[What is needed]:
The answer must consist of the records, repeated exactly.
[Start of section]
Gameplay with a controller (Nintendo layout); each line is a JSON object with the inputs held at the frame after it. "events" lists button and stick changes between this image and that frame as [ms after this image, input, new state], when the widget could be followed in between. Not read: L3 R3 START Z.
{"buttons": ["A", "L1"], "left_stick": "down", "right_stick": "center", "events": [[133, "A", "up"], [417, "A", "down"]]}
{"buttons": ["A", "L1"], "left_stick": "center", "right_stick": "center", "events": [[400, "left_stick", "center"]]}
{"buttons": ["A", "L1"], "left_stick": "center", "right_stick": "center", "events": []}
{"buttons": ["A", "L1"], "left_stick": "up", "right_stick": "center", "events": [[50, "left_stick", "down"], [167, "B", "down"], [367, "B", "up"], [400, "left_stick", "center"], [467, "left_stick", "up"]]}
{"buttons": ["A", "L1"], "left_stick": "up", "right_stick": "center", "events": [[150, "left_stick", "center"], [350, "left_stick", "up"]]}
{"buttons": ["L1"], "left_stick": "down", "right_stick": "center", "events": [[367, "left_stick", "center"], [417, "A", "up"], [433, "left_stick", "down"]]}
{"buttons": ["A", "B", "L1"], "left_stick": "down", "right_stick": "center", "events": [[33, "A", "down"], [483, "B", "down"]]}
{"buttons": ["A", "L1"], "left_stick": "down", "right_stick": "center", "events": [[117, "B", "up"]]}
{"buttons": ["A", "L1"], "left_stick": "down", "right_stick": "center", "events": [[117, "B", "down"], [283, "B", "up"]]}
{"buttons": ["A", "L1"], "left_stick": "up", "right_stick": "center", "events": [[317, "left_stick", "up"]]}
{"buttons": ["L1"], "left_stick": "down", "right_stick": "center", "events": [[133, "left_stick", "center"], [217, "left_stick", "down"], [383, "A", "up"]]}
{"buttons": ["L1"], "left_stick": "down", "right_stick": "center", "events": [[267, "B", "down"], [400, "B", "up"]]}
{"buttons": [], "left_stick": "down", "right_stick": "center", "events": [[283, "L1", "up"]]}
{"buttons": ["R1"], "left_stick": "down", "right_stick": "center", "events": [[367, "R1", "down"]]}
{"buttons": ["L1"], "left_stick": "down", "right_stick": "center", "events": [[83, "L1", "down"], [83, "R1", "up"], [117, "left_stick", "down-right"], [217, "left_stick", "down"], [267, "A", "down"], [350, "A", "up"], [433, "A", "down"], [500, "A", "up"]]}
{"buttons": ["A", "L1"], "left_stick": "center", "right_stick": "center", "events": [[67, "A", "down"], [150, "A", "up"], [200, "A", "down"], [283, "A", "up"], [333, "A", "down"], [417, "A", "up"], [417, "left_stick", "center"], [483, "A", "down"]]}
[End of section]
[Answer]:
Gameplay with a controller (Nintendo layout); each line is a JSON object with the inputs held at the frame after it. "events" lists button and stick changes between this image and that frame as [ms after this image, input, new state], when the widget could be followed in between. Not read: L3 R3 START Z.
{"buttons": ["A", "L1"], "left_stick": "down", "right_stick": "center", "events": [[133, "A", "up"], [417, "A", "down"]]}
{"buttons": ["A", "L1"], "left_stick": "center", "right_stick": "center", "events": [[400, "left_stick", "center"]]}
{"buttons": ["A", "L1"], "left_stick": "center", "right_stick": "center", "events": []}
{"buttons": ["A", "L1"], "left_stick": "up", "right_stick": "center", "events": [[50, "left_stick", "down"], [167, "B", "down"], [367, "B", "up"], [400, "left_stick", "center"], [467, "left_stick", "up"]]}
{"buttons": ["A", "L1"], "left_stick": "up", "right_stick": "center", "events": [[150, "left_stick", "center"], [350, "left_stick", "up"]]}
{"buttons": ["L1"], "left_stick": "down", "right_stick": "center", "events": [[367, "left_stick", "center"], [417, "A", "up"], [433, "left_stick", "down"]]}
{"buttons": ["A", "B", "L1"], "left_stick": "down", "right_stick": "center", "events": [[33, "A", "down"], [483, "B", "down"]]}
{"buttons": ["A", "L1"], "left_stick": "down", "right_stick": "center", "events": [[117, "B", "up"]]}
{"buttons": ["A", "L1"], "left_stick": "down", "right_stick": "center", "events": [[117, "B", "down"], [283, "B", "up"]]}
{"buttons": ["A", "L1"], "left_stick": "up", "right_stick": "center", "events": [[317, "left_stick", "up"]]}
{"buttons": ["L1"], "left_stick": "down", "right_stick": "center", "events": [[133, "left_stick", "center"], [217, "left_stick", "down"], [383, "A", "up"]]}
{"buttons": ["L1"], "left_stick": "down", "right_stick": "center", "events": [[267, "B", "down"], [400, "B", "up"]]}
{"buttons": [], "left_stick": "down", "right_stick": "center", "events": [[283, "L1", "up"]]}
{"buttons": ["R1"], "left_stick": "down", "right_stick": "center", "events": [[367, "R1", "down"]]}
{"buttons": ["L1"], "left_stick": "down", "right_stick": "center", "events": [[83, "L1", "down"], [83, "R1", "up"], [117, "left_stick", "down-right"], [217, "left_stick", "down"], [267, "A", "down"], [350, "A", "up"], [433, "A", "down"], [500, "A", "up"]]}
{"buttons": ["A", "L1"], "left_stick": "center", "right_stick": "center", "events": [[67, "A", "down"], [150, "A", "up"], [200, "A", "down"], [283, "A", "up"], [333, "A", "down"], [417, "A", "up"], [417, "left_stick", "center"], [483, "A", "down"]]}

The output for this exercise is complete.